The scarlet letter for both Mace and Hester is designed to create a sensation. Here’s the effect of Hester’s letter:
But the point which drew all eyes, and, as it were, transfigured the wearer,—so that both men and women, who had been familiarly acquainted with Hester Prynne, were now impressed as if they beheld her for the first time,—was that Scarlet Letter, so fantastically embroidered and illuminated upon her bosom. It had the effect of a spell, taking her out of the ordinary relations with humanity, and enclosing her in a sphere by herself.
Perhaps Mace, feeling martyred herself, likes the beauty that martyrdom conveys upon Hester. I can imagine the legislator thrilling to the following passage when she read Scarlet Letter in high school or college:
The young woman was tall, with a figure of perfect elegance on a large scale. She had dark and abundant hair, so glossy that it threw off the sunshine with a gleam, and a face which, besides being beautiful from regularity of feature and richness of complexion, had the impressiveness belonging to a marked brow and deep black eyes. She was lady-like, too, after the manner of the feminine gentility of those days; characterized by a certain state and dignity, rather than by the delicate, evanescent, and indescribable grace, which is now recognized as its indication. And never had Hester Prynne appeared more lady-like, in the antique interpretation of the term, than as she issued from the prison. Those who had before known her, and had expected to behold her dimmed and obscured by a disastrous cloud, were astonished, and even startled, to perceive how her beauty shone out, and made a halo of the misfortune and ignominy in which she was enveloped.

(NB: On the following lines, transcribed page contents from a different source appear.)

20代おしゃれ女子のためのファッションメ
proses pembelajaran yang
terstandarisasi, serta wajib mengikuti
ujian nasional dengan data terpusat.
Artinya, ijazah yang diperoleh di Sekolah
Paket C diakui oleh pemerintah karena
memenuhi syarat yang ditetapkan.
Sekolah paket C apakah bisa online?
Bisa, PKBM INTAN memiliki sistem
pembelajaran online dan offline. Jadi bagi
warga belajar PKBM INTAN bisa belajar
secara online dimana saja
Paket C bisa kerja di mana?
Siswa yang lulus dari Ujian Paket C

In light of her familiarity with Hester’s imprisonment, I find it interesting that, as a South Carolina House member, Mace was instrumental in passing a law exempting imprisoned pregnant women from shackles. Maybe the book made her more sensitive to the issue.

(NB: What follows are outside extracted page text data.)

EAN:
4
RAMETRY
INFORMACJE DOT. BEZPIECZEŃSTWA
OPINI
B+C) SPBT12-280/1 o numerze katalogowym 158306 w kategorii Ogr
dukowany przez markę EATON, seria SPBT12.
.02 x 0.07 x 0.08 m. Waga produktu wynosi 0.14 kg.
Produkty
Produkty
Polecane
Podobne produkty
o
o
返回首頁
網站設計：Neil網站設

For all the positive things one can say about Mace, however, she still advocates a 12-15-week limit for abortions—before some women even know they are pregnant–after which she is in favor of unleashing state power and public opprobrium against offenders. She’s all too willing to become one of those censorious Puritans herself. Nor, as far as I can tell, has she shown any inclination to support programs for new mothers or for impoverished families with kids. Her support for a “balanced budget”—unless it included cuts to the military and significantly higher taxes on the wealthy—would ravage social safety net programs. The Puritans, at least, allow Hester to have a house and a garden plot.

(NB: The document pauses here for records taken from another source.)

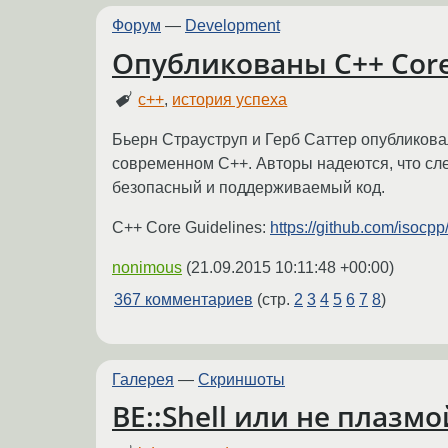
Форум
—
Development
Опубликованы C++ Core
c++
,
история успеха
Бьерн Страуструп и Герб Саттер опубликов
современном С++. Авторы надеются, что сл
безопасный и поддерживаемый код.
C++ Core Guidelines:
https://github.com/isoc
nonimous
(
21.09.2015 10:11:48 +00:00
)
367 комментариев
(стр.
2
3
4
5
6
7
8
)
Галерея
—
Скриншоты
BE::Shell или не плазм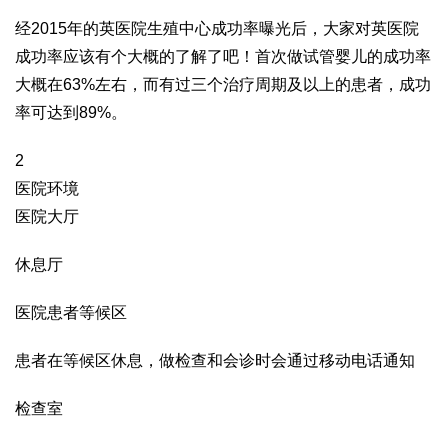
经2015年的英医院生殖中心成功率曝光后，大家对英医院
成功率应该有个大概的了解了吧！首次做试管婴儿的成功率
大概在63%左右，而有过三个治疗周期及以上的患者，成功
率可达到89%。
2
医院环境
医院大厅
休息厅
医院患者等候区
患者在等候区休息，做检查和会诊时会通过移动电话通知
检查室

Indeed, for all the seemingly laudable reasons Mace gave for voting against McCarthy, I wonder whether that was the actual stunt. After all, if one only voted for candidates who endorsed all one’s pet projects, no one would ever be elected to Speaker. Perhaps, Mace thinks, she can get away with her quasi-moderation if she joins—on this vote—with those who want to “burn the whole place down” (McCarthy’s words).
Still, I always enjoy seeing someone making use of a classic.